In laws lifestyle 'hobby' vis a vis our children

Anonymous
Anonymous wrote:
Anonymous wrote:
Anonymous wrote:OP is definitely hurt. Even though she claimed in another post she doesn't care that much.

I would let my kids do the activity with their grandparents- unless it is truly dangerous and then let them know a parent needs to come along. I agree with others that they may be uncomfortable inviting you without DH,since he isn't interested, no invite for you.


Sure, fine. That is true. To me, they've taken something I've loved, told me I didn't really "do" it, and are now using it to exclude me, when it would be one of the **very few things***, other than sitting down to a meal, that all of us could do together. Do you see? But I've realized that I am completely naive, they would never want to do it out of a shared love, but more to teach a social status and techniques from back in the day, that are no longer relevant. Secret handshakes if you will.

Could I get over it, yes. But their whole approach is soooo off-putting. Its like walking into a business meeting and the other person says, "Who the hell are you?!" and proceeds only to talk about themselves and never even get to the goals of the meeting.

At one time, I thought there would be some connection over a shared love of the activity EVEN IF the way I participated wasn't fancy enough for them...Its not like its soccer! I am struck by the fact they've taken something we could have had in common, and something that could have been a meaningful bridge and shared activity with children, and made it into this.

So it turns me off so much that we simply will not be part of this. It would be a stretch for us financially, and our feeling is the money is best spent elsewhere. I don't see my children as deriving ANY benefit from this activity, other than a chance to spend time with their grandparents. There are plenty of other activities they can do together, and I can't think of one other one that I wouldn't be fully supportive of.


OP, here's the thing. If you did it the way you described -- at a falling-down barn, fixing your own bridles, leasing out your ponies -- you did it even more than they possibly could. I've been around horsey people my entire life, and the ones who breed/groom their own horses, hold for the blacksmith, muck the stalls, scrape money together to enter shows, stay up with a sick horse, etc. etc., they are the real horsey folk. I'm disturbed by your comment that you find your family's efforts to enable you to ride growing up "embarrassing."

Anyway, just saying I would reframe it in my mind as you are the real horsewoman and they're the fakers. (They probably already know that.) Take your kids to the barn yourself. If the inlaws invite your kids, just say, "They don't really know what they're doing yet, so I'd rather come along since I grew up riding." If they balk, tell them they can come out for a hack at the falling-down fire hazard barn down the road.


Thanks

The thing is, our ponies died, our property is gone, the barn no longer exists. So essentially its with them, on their terms, which seems to exclude me, or doing it at a equestrian center + club, which is something else I don't really love the idea of. Essentially I am ready to let it be something I enjoyed in my youth, but not a key thing in our family life moving forward. For the record, I am NOT embarrassed by my background or how we did things. I let them embarass me, though, more than once, and that is why I used the term.

When someone asked how they could mock me when I had never even participated, they invited me once, and when we went to saddle up - OOPS! they were one pony short!!! How did that happen??!!! off they went. Including someone WHO HAD NEVER ridden before.

• _REQUIRED TASKS_
a) Decide whether each statement below agrees with the forum thread about the in-laws' riding hobby, answering yes or no and quoting the deciding words of the thread: (i) The original poster says the family's ponies died and the barn no longer exists. (ii) The original poster describes the activity as easily affordable for the family. (iii) The original poster states being embarrassed by how the family did things.
b) Extract the passage of the forum thread about the in-laws' riding hobby from "At one time, I" up to and including "it into this.".

• _PROVIDED MATERIAL_
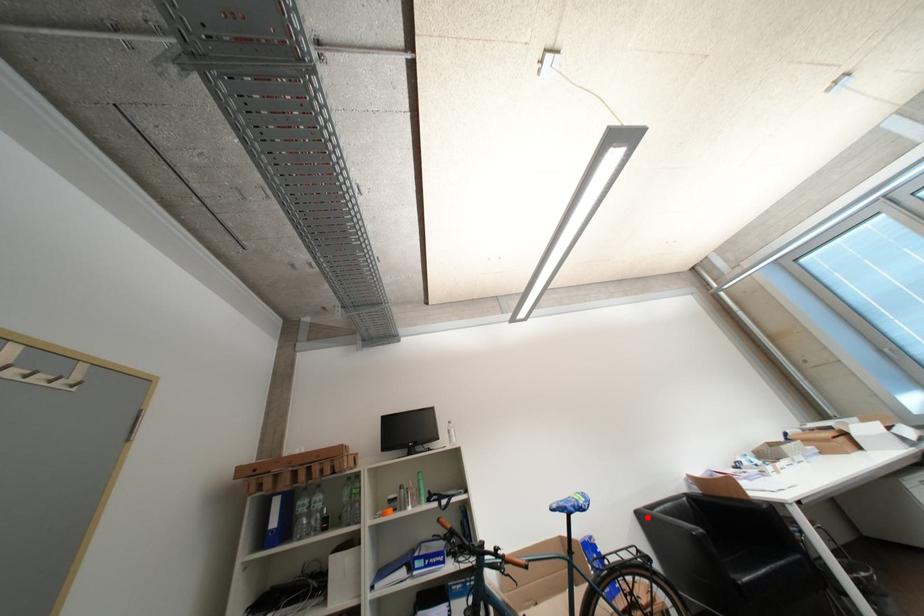
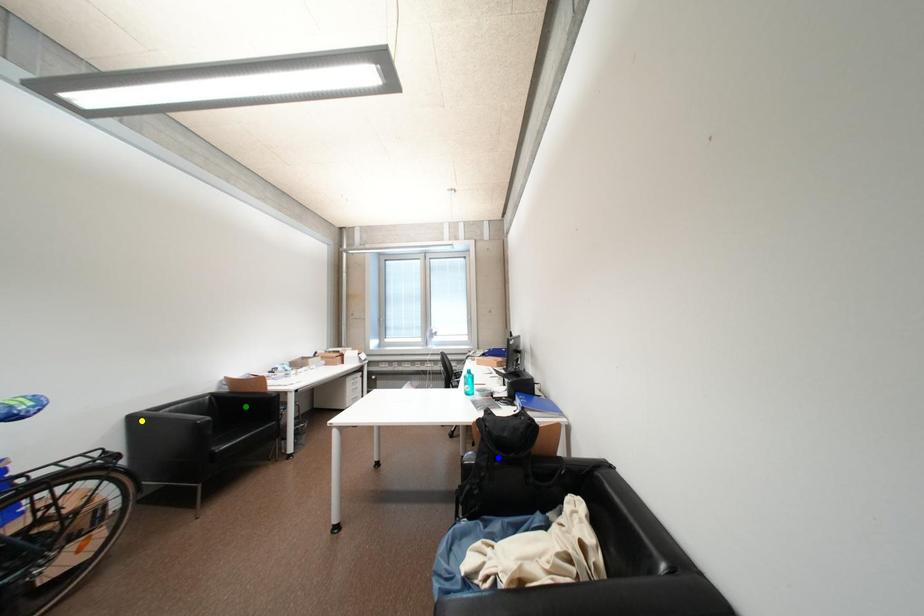
Question: I am providing you with two images of the same scene from different viewpoints. A red point is marked on the first image. You are given multiple points on the second image. Which spot in image 2 lines up with the point in image 1?

Choices:
 (A) yellow point
 (B) blue point
 (C) green point

Answer: (A)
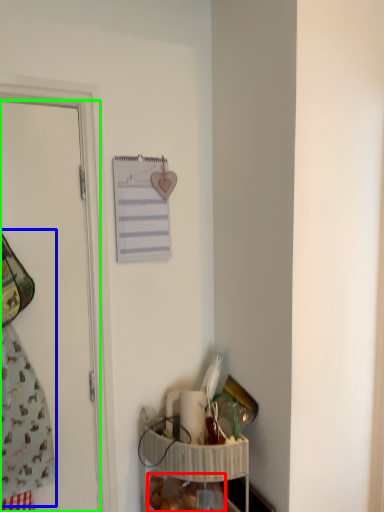
Question: Estimate the real-world distances between objects in this image. Which object is closer to food (highlighted by a red box), laundry (highlighted by a blue box) or door (highlighted by a green box)?

Choices:
 (A) laundry
 (B) door

Answer: (A)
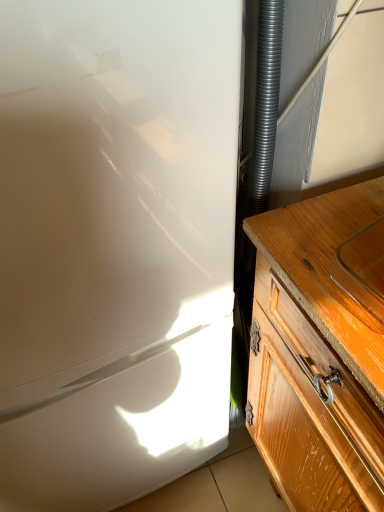
Where is `wooden cabinet at right`? wooden cabinet at right is located at coordinates (308, 411).

The image size is (384, 512). Describe the element at coordinates (308, 411) in the screenshot. I see `wooden cabinet at right` at that location.

The height and width of the screenshot is (512, 384). I want to click on wooden cabinet at right, so click(x=308, y=411).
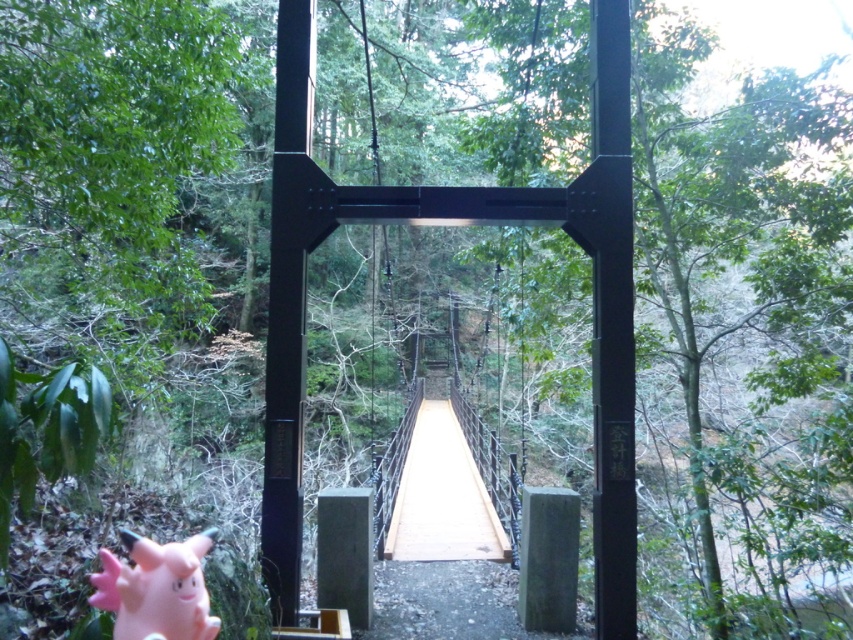
Question: Can you confirm if wooden bridge at center is positioned below pink rubber toy at lower left?

Choices:
 (A) no
 (B) yes

Answer: (B)

Question: Which point is closer to the camera taking this photo?

Choices:
 (A) (180, 566)
 (B) (432, 460)

Answer: (A)

Question: Which object appears farthest from the camera in this image?

Choices:
 (A) pink rubber toy at lower left
 (B) black metal suspension bridge at center
 (C) wooden bridge at center

Answer: (C)

Question: Does black metal suspension bridge at center appear under wooden bridge at center?

Choices:
 (A) yes
 (B) no

Answer: (B)

Question: Which point is farther from the camera taking this photo?

Choices:
 (A) [x=473, y=456]
 (B) [x=282, y=156]
 (C) [x=132, y=621]

Answer: (A)

Question: Does black metal suspension bridge at center appear under wooden bridge at center?

Choices:
 (A) yes
 (B) no

Answer: (B)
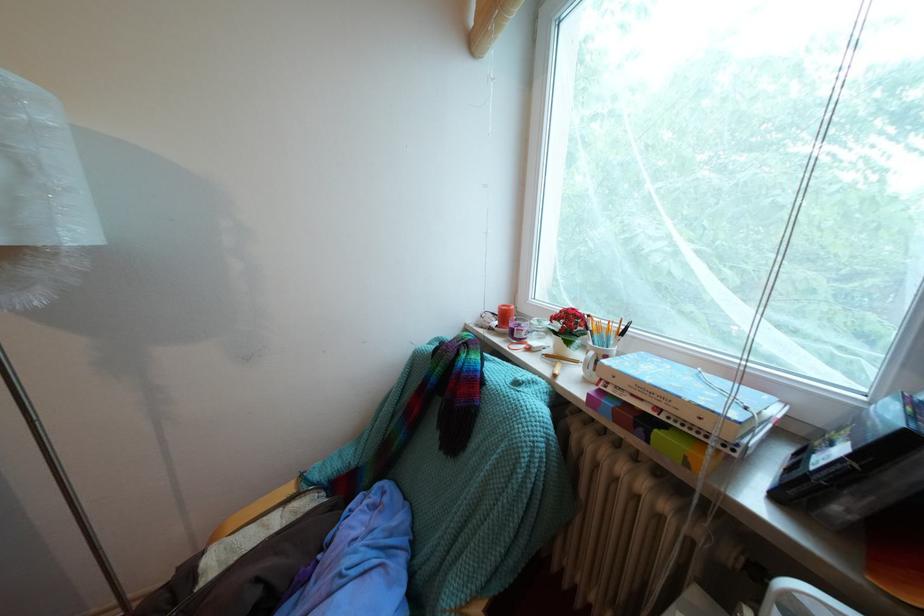
Find where to pull the blind pull cord. Please return your answer as a coordinate pair (x, y).

(798, 198)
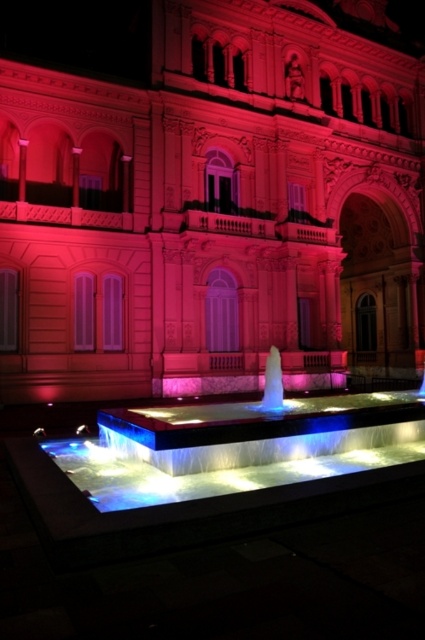
Question: Among these objects, which one is farthest from the camera?

Choices:
 (A) matte pink stone palace at center
 (B) illuminated glass water feature at center
 (C) illuminated glass fountain at center

Answer: (A)

Question: Can you confirm if matte pink stone palace at center is positioned below illuminated glass fountain at center?

Choices:
 (A) no
 (B) yes

Answer: (A)

Question: Can you confirm if illuminated glass water feature at center is thinner than illuminated glass fountain at center?

Choices:
 (A) yes
 (B) no

Answer: (B)

Question: Which point is closer to the camera taking this photo?

Choices:
 (A) (269, 385)
 (B) (115, 205)
 (C) (320, 444)

Answer: (C)

Question: Is illuminated glass water feature at center thinner than illuminated glass fountain at center?

Choices:
 (A) no
 (B) yes

Answer: (A)

Question: Which object appears closest to the camera in this image?

Choices:
 (A) illuminated glass water feature at center
 (B) matte pink stone palace at center

Answer: (A)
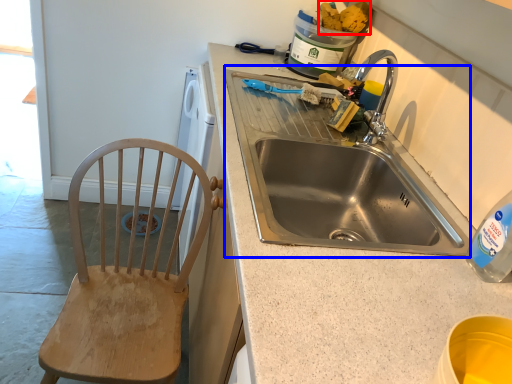
Question: Which object appears closest to the camera in this image, food (highlighted by a red box) or sink (highlighted by a blue box)?

Choices:
 (A) food
 (B) sink

Answer: (B)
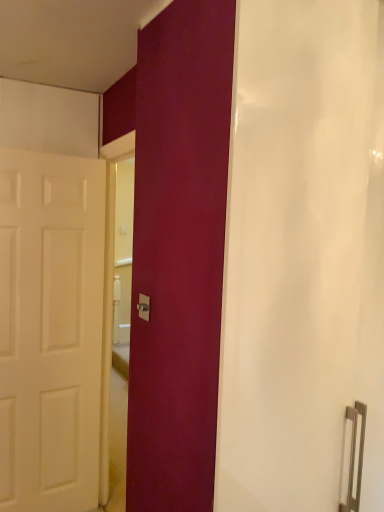
Question: Considering the relative positions of white matte door at left and matte silver switch at center in the image provided, is white matte door at left to the left of matte silver switch at center from the viewer's perspective?

Choices:
 (A) yes
 (B) no

Answer: (A)

Question: Considering the relative sizes of white matte door at left and matte silver switch at center in the image provided, is white matte door at left taller than matte silver switch at center?

Choices:
 (A) no
 (B) yes

Answer: (B)

Question: Does white matte door at left have a lesser height compared to matte silver switch at center?

Choices:
 (A) no
 (B) yes

Answer: (A)

Question: Does white matte door at left have a larger size compared to matte silver switch at center?

Choices:
 (A) no
 (B) yes

Answer: (B)

Question: Does white matte door at left have a greater width compared to matte silver switch at center?

Choices:
 (A) yes
 (B) no

Answer: (A)

Question: From the image's perspective, is white matte door at left above or below matte silver switch at center?

Choices:
 (A) below
 (B) above

Answer: (A)

Question: Does point (87, 508) appear closer or farther from the camera than point (142, 296)?

Choices:
 (A) closer
 (B) farther

Answer: (B)

Question: In terms of width, does white matte door at left look wider or thinner when compared to matte silver switch at center?

Choices:
 (A) thin
 (B) wide

Answer: (B)

Question: Considering the positions of white matte door at left and matte silver switch at center in the image, is white matte door at left bigger or smaller than matte silver switch at center?

Choices:
 (A) big
 (B) small

Answer: (A)

Question: From the image's perspective, is matte white shower curtain at center positioned above or below matte silver switch at center?

Choices:
 (A) below
 (B) above

Answer: (A)

Question: Considering their positions, is matte white shower curtain at center located in front of or behind matte silver switch at center?

Choices:
 (A) front
 (B) behind

Answer: (A)

Question: Is point (289, 339) closer or farther from the camera than point (145, 309)?

Choices:
 (A) farther
 (B) closer

Answer: (B)

Question: Which is correct: matte white shower curtain at center is inside matte silver switch at center, or outside of it?

Choices:
 (A) outside
 (B) inside

Answer: (A)

Question: Is white matte door at left spatially inside matte white shower curtain at center, or outside of it?

Choices:
 (A) inside
 (B) outside

Answer: (B)

Question: Is point (61, 501) closer or farther from the camera than point (352, 402)?

Choices:
 (A) farther
 (B) closer

Answer: (A)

• _THE RESULTS_
a)
(i) Yes: "our ponies died, our property is gone, the barn no longer exists"
(ii) No: "It would be a stretch for us financially"
(iii) No: "For the record, I am NOT embarrassed by my background or how we did things."

b)
At one time, I thought there would be some connection over a shared love of the activity EVEN IF the way I participated wasn't fancy enough for them...Its not like its soccer! I am struck by the fact they've taken something we could have had in common, and something that could have been a meaningful bridge and shared activity with children, and made it into this.